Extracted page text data
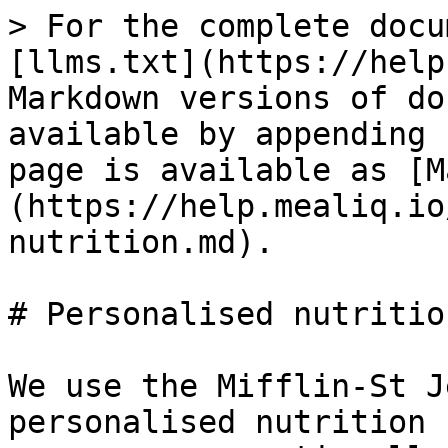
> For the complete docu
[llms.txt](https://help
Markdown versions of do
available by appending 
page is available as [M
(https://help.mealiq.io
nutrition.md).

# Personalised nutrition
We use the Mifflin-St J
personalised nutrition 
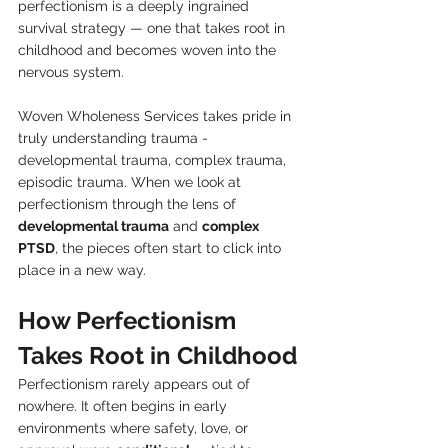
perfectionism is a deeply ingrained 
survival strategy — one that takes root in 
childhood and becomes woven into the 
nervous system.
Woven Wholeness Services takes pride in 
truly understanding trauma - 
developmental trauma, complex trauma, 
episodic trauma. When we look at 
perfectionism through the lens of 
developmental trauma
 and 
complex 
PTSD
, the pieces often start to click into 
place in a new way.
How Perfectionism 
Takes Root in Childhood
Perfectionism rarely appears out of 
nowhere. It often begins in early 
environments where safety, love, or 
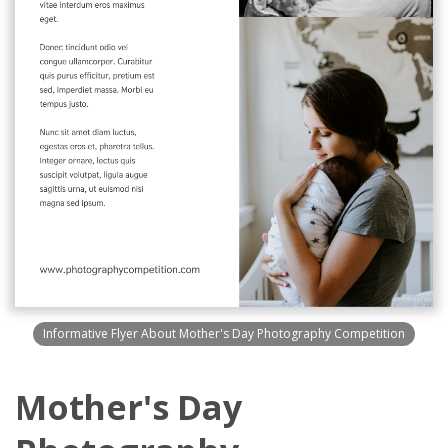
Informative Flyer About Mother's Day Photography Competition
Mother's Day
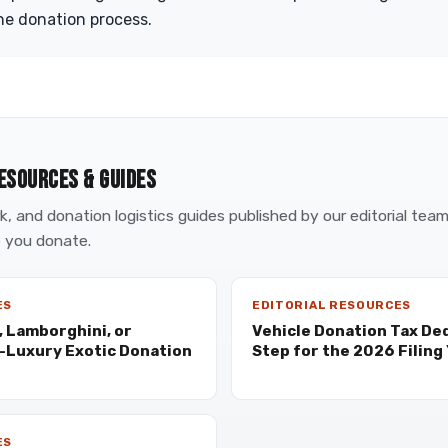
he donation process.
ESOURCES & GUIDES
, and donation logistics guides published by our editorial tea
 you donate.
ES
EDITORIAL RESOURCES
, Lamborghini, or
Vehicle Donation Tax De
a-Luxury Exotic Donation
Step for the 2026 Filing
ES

Assignment – Type out the entries again without a single change, and leave the pictures out.

Answer –
> For the complete docu
[llms.txt](https://help
Markdown versions of do
available by appending 
page is available as [M
(https://help.mealiq.io
nutrition.md).

# Personalised nutrition
We use the Mifflin-St J
personalised nutrition 
perfectionism is a deeply ingrained 
survival strategy — one that takes root in 
childhood and becomes woven into the 
nervous system.
Woven Wholeness Services takes pride in 
truly understanding trauma - 
developmental trauma, complex trauma, 
episodic trauma. When we look at 
perfectionism through the lens of 
developmental trauma
 and 
complex 
PTSD
, the pieces often start to click into 
place in a new way.
How Perfectionism 
Takes Root in Childhood
Perfectionism rarely appears out of 
nowhere. It often begins in early 
environments where safety, love, or 
Informative Flyer About Mother's Day Photography Competition
Mother's Day
he donation process.
ESOURCES & GUIDES
, and donation logistics guides published by our editorial tea
 you donate.
ES
EDITORIAL RESOURCES
, Lamborghini, or
Vehicle Donation Tax De
a-Luxury Exotic Donation
Step for the 2026 Filing
ES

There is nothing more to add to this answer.